Exercise prompt => Copy the records word for word, omitting all pictures.

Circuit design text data
#####

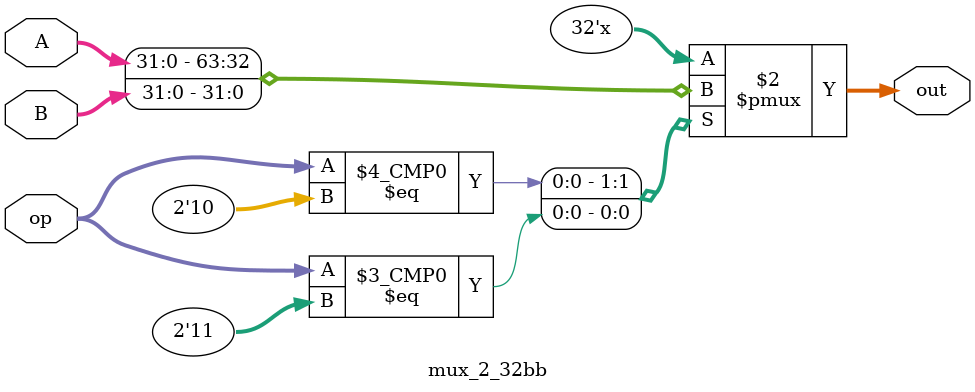
<source format=v>
`timescale 1ns / 1ps
module mux_2_32bb(
	input [1:0]op,
	input [31:0] A, B,	
	output reg [31:0] out
);
	always@(*)
	begin
		case(op)
			2'b10:out<=A;
			2'b11:out<=B;
		endcase
	end
endmodule
</source>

#####

Result of this task =>
<source format=v>
`timescale 1ns / 1ps
module mux_2_32bb(
	input [1:0]op,
	input [31:0] A, B,	
	output reg [31:0] out
);
	always@(*)
	begin
		case(op)
			2'b10:out<=A;
			2'b11:out<=B;
		endcase
	end
endmodule
</source>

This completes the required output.